GIVEN RECORDS
- - -

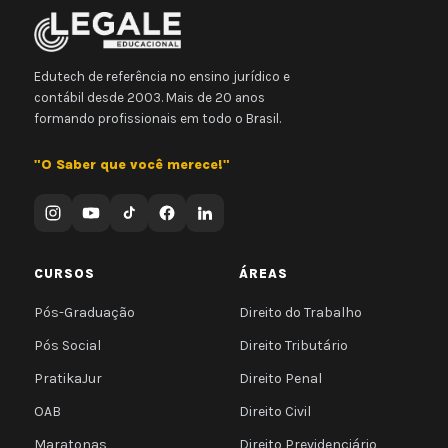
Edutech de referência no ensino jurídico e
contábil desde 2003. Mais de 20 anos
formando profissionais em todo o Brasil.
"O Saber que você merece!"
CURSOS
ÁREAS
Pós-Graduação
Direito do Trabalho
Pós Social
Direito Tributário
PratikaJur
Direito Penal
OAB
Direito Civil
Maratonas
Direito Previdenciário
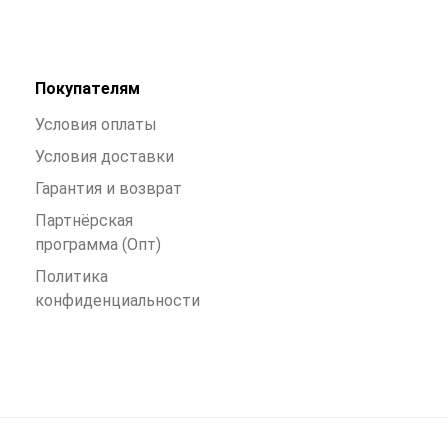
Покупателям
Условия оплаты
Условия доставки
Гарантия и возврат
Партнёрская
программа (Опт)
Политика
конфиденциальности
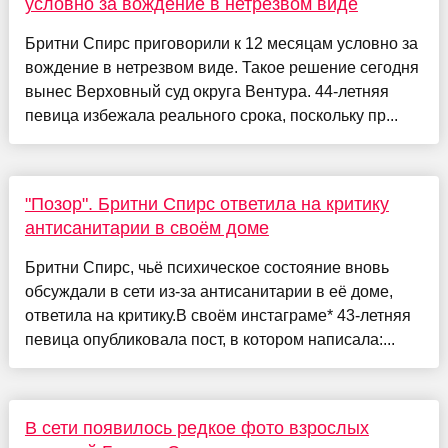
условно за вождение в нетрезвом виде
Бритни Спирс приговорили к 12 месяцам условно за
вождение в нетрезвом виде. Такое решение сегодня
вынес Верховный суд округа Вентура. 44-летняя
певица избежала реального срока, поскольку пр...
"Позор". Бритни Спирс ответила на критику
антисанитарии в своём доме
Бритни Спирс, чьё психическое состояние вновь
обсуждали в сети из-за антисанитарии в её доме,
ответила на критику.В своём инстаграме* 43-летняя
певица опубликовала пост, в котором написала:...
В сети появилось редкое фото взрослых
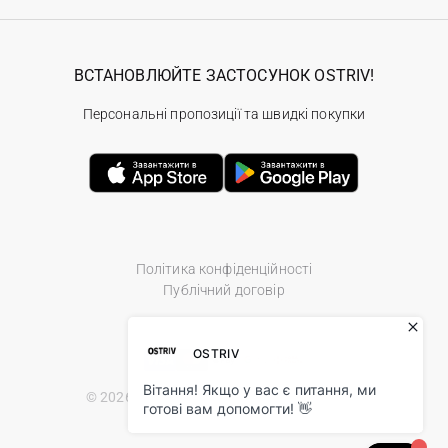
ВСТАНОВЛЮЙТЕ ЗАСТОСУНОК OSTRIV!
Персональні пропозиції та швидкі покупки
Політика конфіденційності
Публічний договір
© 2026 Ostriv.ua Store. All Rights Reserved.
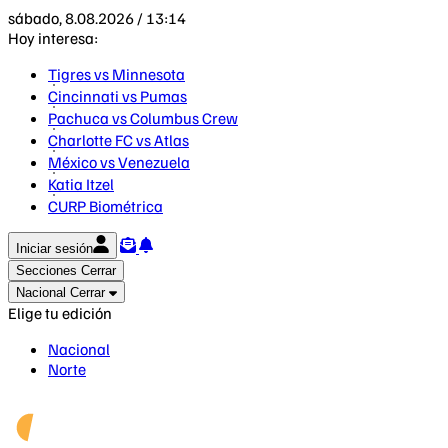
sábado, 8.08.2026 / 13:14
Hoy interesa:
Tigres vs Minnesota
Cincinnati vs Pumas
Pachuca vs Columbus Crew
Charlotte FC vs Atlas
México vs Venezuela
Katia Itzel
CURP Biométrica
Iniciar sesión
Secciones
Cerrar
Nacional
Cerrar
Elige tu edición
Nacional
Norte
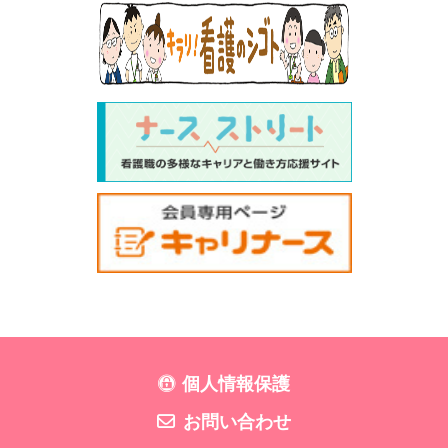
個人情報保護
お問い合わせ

- - -

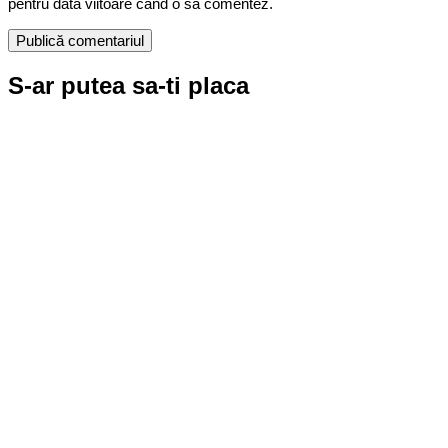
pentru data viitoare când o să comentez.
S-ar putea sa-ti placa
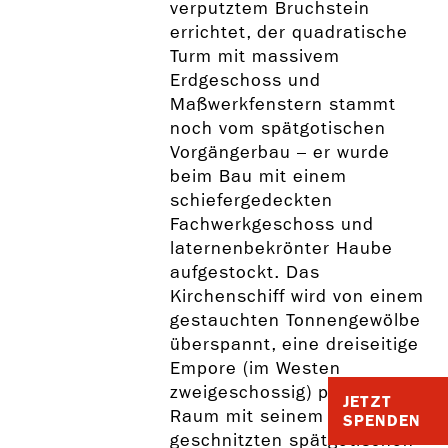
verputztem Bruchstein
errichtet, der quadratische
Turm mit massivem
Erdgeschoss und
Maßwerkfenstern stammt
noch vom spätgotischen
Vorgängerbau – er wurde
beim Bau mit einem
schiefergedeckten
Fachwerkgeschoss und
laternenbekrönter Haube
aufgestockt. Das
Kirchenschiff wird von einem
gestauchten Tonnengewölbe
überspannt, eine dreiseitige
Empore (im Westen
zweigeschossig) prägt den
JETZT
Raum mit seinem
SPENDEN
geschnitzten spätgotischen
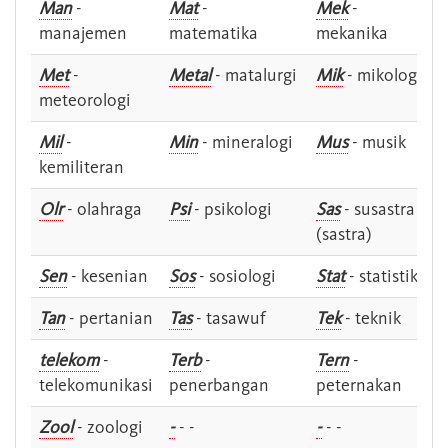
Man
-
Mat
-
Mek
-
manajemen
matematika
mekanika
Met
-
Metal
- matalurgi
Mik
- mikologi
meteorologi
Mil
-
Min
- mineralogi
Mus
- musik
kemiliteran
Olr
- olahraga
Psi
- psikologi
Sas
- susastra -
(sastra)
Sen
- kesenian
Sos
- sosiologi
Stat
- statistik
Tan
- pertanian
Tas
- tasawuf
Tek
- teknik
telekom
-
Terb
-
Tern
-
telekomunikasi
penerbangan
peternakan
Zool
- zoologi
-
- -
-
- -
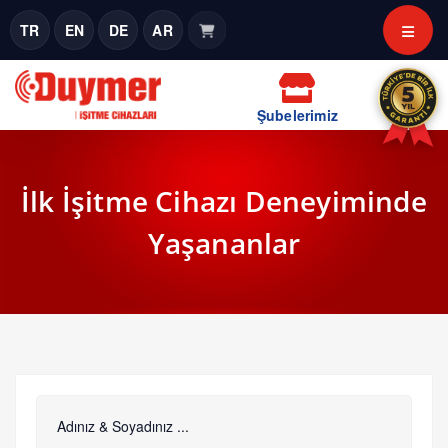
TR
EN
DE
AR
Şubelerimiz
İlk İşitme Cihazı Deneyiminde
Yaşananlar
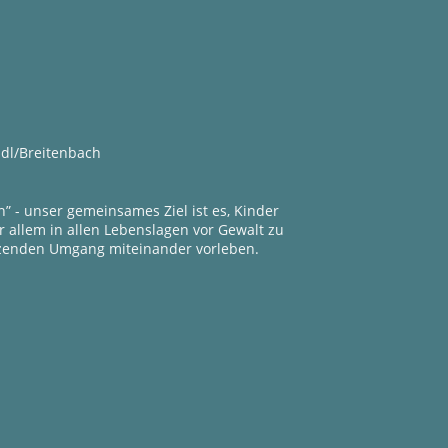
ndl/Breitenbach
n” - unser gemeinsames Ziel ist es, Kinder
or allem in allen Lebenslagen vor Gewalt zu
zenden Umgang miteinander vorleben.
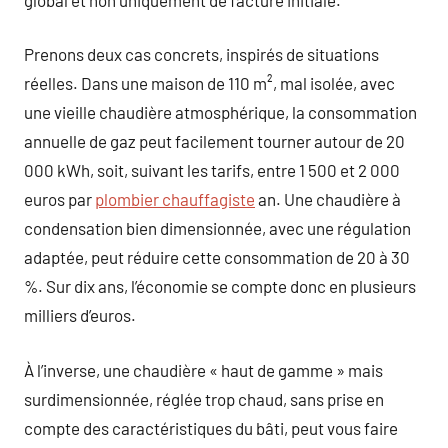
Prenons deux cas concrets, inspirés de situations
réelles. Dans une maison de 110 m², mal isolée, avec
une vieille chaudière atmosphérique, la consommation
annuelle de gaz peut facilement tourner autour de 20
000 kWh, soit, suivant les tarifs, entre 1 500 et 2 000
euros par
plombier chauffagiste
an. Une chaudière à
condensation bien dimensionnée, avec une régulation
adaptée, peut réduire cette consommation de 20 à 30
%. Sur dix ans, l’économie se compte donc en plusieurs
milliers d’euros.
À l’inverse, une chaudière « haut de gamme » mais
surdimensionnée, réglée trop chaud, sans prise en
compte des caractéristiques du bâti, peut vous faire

- - -

DIRECTIONS FOR THIS TASK
Pull out every line in the data above that has the word "chaudière".

SOLUTION BELOW
une vieille chaudière atmosphérique, la consommation
an. Une chaudière à
À l’inverse, une chaudière « haut de gamme » mais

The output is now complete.